>>
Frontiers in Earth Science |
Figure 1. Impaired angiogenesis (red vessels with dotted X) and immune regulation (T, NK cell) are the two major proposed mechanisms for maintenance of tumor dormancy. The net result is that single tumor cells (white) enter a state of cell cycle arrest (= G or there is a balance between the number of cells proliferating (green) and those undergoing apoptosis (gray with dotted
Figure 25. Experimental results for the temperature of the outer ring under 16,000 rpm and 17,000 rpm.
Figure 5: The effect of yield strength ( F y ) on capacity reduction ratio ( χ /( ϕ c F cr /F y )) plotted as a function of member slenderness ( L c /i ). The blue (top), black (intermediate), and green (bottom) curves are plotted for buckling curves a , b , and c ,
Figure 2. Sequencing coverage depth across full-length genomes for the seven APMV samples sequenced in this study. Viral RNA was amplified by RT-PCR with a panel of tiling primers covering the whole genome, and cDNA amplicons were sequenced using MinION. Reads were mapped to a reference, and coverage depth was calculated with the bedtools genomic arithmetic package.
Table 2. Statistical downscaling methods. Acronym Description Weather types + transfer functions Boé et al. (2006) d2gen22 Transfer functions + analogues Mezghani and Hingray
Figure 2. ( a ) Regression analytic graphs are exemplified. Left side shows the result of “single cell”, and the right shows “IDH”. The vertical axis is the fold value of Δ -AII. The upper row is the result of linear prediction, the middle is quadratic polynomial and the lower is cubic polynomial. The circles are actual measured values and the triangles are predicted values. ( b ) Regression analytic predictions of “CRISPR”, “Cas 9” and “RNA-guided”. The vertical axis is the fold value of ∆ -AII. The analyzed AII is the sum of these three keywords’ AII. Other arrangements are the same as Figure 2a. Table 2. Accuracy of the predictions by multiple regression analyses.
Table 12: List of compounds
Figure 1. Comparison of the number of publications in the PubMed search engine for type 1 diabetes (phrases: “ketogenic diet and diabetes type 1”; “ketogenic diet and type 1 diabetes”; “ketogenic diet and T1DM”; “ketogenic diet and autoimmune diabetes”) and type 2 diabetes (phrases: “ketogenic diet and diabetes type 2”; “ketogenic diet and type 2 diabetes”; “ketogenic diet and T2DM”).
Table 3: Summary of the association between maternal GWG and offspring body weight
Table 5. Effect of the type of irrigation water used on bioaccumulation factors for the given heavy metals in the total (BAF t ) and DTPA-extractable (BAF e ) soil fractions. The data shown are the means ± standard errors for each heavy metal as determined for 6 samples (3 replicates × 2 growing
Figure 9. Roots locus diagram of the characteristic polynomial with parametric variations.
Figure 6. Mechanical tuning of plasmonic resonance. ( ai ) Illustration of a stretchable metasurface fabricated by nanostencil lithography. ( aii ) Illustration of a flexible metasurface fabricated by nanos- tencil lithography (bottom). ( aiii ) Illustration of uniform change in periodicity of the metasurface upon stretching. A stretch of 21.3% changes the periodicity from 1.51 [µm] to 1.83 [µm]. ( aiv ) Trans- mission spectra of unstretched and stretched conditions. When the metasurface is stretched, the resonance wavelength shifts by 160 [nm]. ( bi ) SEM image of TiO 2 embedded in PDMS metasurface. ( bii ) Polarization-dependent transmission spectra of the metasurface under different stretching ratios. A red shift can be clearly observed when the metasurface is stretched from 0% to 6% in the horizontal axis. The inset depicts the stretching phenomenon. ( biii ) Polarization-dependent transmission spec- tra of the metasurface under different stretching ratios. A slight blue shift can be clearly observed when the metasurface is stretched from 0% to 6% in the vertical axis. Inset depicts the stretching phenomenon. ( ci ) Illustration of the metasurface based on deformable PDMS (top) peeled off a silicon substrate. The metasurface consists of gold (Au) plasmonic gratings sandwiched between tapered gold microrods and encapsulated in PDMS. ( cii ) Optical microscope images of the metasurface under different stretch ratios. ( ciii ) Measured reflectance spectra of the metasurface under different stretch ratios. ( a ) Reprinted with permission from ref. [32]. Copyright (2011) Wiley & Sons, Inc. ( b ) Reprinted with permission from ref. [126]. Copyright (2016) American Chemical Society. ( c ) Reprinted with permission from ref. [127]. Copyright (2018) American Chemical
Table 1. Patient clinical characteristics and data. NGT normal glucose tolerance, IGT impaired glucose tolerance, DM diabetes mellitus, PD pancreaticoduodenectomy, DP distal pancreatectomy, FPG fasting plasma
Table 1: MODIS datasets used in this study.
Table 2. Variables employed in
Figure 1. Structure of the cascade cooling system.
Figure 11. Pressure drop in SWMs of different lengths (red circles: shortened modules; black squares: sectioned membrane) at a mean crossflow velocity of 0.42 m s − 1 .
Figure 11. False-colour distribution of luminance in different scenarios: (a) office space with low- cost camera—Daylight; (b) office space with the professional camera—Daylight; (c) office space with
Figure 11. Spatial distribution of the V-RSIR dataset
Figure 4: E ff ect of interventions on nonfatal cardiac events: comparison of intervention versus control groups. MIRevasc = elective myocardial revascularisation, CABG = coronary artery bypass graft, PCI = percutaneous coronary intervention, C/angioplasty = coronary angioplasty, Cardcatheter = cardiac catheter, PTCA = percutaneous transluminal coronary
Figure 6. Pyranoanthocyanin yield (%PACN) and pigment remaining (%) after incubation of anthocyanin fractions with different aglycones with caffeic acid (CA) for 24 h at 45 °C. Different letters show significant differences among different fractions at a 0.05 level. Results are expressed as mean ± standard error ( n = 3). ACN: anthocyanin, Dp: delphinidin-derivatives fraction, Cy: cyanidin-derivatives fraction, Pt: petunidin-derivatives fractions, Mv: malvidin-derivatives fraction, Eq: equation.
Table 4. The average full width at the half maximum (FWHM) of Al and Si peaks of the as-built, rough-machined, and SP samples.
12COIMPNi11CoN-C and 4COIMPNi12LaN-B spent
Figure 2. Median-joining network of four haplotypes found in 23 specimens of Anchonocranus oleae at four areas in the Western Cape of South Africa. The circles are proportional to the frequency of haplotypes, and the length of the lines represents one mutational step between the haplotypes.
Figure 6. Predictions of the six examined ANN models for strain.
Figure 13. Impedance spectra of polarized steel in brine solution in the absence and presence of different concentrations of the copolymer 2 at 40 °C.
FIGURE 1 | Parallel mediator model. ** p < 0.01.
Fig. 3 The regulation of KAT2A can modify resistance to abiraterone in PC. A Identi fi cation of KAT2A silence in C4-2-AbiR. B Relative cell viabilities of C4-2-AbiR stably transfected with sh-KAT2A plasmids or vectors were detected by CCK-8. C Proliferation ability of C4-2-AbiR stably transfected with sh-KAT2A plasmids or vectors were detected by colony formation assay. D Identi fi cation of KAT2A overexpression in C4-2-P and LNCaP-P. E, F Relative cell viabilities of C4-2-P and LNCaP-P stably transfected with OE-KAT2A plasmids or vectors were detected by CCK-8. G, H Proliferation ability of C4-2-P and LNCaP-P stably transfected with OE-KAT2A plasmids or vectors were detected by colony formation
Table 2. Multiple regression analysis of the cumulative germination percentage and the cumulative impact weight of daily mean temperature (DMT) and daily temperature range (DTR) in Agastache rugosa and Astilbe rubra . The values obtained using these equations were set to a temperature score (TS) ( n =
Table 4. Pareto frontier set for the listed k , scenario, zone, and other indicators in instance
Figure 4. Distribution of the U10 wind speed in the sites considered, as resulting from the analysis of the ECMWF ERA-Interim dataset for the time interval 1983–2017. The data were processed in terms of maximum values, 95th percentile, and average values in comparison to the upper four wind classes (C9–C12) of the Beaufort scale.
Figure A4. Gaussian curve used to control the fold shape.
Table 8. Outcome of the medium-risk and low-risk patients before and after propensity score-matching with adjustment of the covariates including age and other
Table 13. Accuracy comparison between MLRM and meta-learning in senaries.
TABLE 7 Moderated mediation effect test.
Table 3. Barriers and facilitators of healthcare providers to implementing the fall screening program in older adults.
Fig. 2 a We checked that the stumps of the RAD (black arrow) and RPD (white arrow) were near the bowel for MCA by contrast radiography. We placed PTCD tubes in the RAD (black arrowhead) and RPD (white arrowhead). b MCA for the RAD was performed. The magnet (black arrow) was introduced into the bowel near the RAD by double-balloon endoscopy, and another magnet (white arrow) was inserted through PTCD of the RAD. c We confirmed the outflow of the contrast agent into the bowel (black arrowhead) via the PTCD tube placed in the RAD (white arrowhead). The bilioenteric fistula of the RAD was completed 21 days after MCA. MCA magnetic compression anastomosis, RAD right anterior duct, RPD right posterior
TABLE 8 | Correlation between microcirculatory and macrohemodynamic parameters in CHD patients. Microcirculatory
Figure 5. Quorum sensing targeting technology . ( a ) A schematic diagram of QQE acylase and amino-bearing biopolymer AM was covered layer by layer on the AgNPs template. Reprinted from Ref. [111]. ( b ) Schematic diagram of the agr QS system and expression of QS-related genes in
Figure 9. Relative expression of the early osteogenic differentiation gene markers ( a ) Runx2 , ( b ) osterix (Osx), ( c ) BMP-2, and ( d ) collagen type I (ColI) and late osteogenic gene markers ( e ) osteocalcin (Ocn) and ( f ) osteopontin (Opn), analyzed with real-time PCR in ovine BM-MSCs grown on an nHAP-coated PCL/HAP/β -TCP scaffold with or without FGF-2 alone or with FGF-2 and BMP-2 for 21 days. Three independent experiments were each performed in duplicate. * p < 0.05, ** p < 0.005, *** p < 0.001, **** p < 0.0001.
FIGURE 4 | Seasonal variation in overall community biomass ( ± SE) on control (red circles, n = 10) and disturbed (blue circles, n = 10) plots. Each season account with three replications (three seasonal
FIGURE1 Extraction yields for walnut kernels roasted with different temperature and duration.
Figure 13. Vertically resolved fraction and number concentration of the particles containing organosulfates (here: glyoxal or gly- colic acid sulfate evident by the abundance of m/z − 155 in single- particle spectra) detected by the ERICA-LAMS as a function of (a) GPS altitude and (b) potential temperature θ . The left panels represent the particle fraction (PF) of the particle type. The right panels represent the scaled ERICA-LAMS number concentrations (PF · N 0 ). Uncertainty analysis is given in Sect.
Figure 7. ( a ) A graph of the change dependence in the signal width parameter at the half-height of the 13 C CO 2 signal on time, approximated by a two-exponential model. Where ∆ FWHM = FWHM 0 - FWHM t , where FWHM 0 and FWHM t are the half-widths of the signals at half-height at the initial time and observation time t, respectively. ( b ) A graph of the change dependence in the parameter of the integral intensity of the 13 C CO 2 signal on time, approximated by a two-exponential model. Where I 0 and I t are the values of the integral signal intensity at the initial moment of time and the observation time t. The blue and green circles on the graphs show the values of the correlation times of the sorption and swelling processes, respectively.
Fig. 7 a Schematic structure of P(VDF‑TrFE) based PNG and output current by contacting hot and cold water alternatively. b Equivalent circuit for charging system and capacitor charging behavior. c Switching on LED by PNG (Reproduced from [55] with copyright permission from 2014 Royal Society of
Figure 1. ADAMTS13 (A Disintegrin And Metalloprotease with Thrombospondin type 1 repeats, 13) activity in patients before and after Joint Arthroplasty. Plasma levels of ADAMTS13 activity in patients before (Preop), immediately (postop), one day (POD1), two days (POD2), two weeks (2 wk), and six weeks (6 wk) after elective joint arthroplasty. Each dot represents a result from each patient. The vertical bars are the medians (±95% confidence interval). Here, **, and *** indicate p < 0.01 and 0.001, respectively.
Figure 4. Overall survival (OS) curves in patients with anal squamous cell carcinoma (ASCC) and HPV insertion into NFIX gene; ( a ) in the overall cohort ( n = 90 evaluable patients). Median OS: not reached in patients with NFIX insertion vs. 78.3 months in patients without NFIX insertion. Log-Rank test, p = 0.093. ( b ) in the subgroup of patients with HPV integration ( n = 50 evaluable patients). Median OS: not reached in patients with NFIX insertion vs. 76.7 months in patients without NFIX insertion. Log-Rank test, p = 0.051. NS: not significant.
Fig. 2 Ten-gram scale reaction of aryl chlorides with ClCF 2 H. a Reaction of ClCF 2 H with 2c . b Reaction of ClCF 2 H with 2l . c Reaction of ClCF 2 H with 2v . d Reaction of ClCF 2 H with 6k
<<
### PROBLEM STATEMENT:
Return the lines above precisely as they appear, beginning at the first line and ending at the line with "Figure 25. Experimental", and nothing after it.

### ANSWER AREA:
Frontiers in Earth Science |
Figure 1. Impaired angiogenesis (red vessels with dotted X) and immune regulation (T, NK cell) are the two major proposed mechanisms for maintenance of tumor dormancy. The net result is that single tumor cells (white) enter a state of cell cycle arrest (= G or there is a balance between the number of cells proliferating (green) and those undergoing apoptosis (gray with dotted
Figure 25. Experimental results for the temperature of the outer ring under 16,000 rpm and 17,000 rpm.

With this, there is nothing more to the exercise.